Entries supplied ::
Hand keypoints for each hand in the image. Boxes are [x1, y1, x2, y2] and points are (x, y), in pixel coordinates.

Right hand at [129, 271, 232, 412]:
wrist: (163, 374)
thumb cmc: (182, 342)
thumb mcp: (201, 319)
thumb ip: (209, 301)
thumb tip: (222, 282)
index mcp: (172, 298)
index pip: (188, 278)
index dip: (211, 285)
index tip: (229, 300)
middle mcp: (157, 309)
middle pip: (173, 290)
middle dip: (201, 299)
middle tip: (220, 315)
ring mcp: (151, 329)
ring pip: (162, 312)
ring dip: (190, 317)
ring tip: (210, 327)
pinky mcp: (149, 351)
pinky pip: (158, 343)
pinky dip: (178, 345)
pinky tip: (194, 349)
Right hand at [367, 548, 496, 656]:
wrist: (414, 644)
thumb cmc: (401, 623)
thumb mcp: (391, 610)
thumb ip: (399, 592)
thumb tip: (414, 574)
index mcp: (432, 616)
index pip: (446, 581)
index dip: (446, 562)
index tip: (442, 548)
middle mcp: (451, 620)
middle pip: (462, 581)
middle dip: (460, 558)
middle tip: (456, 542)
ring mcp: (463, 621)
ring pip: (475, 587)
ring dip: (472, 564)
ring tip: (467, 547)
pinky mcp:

--

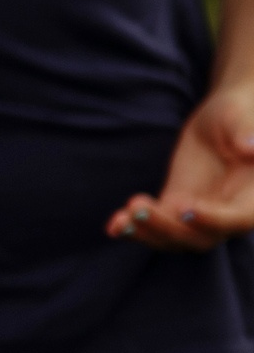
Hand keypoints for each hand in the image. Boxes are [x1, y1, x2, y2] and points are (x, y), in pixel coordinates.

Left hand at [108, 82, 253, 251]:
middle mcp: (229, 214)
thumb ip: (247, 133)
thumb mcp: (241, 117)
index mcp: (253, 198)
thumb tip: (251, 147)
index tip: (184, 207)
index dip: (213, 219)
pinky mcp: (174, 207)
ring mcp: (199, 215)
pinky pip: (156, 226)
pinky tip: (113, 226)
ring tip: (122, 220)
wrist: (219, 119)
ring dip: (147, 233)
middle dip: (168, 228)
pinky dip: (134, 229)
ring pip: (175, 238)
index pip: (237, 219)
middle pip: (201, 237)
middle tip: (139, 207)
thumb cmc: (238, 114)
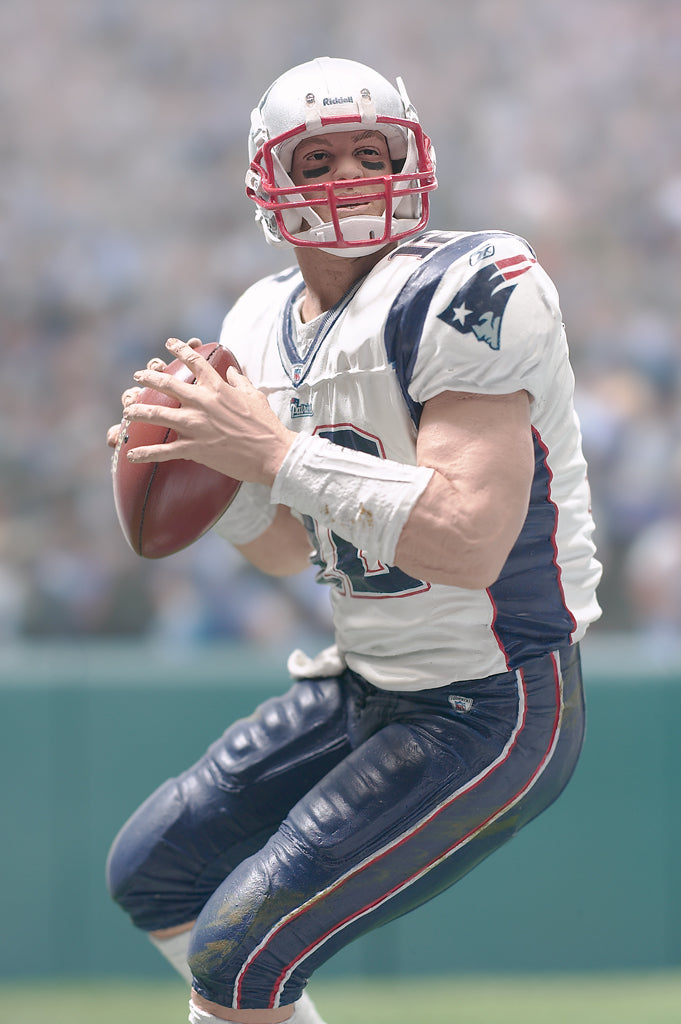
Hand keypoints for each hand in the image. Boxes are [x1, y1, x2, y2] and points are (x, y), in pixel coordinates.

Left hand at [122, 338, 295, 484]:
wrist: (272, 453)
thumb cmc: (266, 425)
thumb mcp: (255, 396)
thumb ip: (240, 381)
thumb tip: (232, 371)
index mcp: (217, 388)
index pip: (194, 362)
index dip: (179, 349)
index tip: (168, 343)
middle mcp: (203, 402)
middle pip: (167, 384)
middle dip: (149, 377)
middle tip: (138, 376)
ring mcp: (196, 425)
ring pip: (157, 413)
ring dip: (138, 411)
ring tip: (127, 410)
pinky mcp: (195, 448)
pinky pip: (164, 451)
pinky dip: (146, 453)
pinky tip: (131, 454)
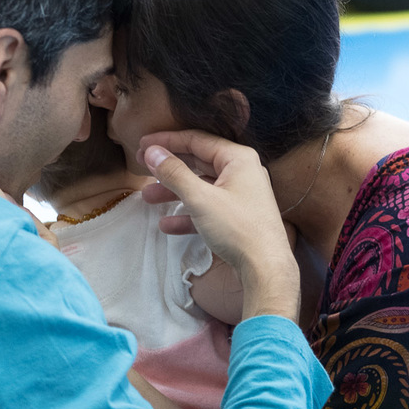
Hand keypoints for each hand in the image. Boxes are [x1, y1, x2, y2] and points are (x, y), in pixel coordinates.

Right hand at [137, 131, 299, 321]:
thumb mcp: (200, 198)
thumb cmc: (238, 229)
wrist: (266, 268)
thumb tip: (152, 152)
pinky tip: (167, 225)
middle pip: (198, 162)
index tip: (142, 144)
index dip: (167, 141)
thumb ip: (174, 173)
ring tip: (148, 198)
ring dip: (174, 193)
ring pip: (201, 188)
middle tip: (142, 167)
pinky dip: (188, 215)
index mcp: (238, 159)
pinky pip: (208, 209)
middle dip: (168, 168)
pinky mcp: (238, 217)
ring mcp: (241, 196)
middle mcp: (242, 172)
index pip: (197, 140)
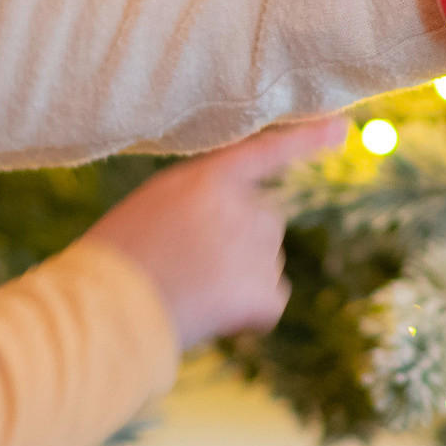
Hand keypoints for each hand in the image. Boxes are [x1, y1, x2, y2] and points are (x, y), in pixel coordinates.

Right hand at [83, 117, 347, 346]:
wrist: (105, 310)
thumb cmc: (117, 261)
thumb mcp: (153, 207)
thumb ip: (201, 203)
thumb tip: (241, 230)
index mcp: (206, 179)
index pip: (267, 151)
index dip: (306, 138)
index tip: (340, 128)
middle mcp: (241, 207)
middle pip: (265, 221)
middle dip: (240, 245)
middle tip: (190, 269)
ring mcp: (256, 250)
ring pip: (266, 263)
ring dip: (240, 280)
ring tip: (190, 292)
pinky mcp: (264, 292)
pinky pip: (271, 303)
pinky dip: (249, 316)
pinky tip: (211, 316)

---

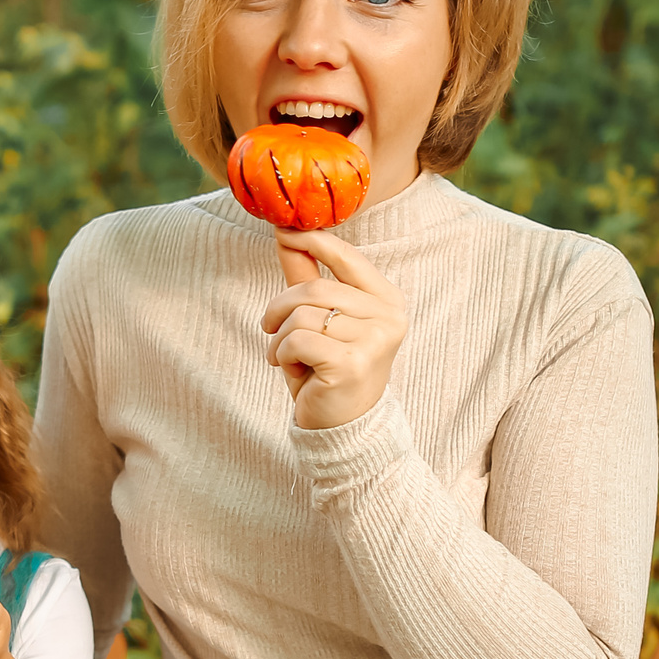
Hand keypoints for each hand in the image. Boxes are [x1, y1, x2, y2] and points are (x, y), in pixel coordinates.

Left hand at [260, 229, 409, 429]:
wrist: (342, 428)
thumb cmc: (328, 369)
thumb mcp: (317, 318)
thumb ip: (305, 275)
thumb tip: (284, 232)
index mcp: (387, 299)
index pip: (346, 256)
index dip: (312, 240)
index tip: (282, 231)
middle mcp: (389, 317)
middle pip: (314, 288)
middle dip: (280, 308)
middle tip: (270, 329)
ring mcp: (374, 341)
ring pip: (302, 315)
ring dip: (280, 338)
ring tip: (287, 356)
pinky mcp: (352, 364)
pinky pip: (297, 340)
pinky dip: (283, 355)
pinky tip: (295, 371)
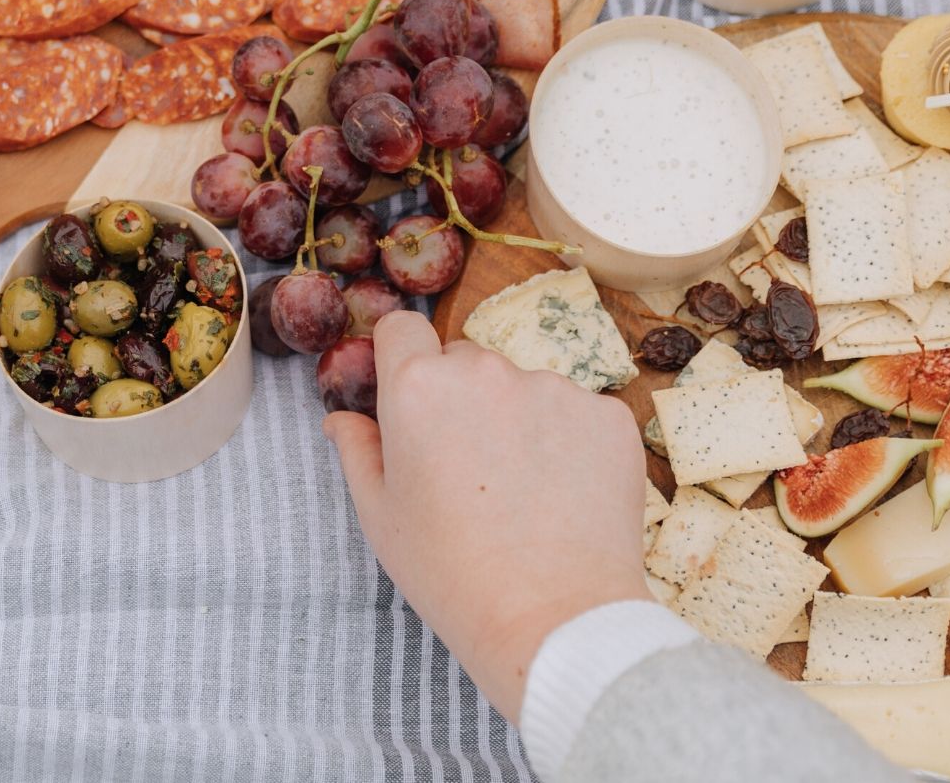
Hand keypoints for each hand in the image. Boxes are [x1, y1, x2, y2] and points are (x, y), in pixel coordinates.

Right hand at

Exercise requirements :: Please copy each line of the records above that holds the word "wrist".

Solution to this exercise ::
wrist: (163, 374)
wrist: (414, 644)
wrist: (219, 119)
wrist: (272, 453)
wrist: (266, 268)
wrist: (105, 310)
wrist: (342, 428)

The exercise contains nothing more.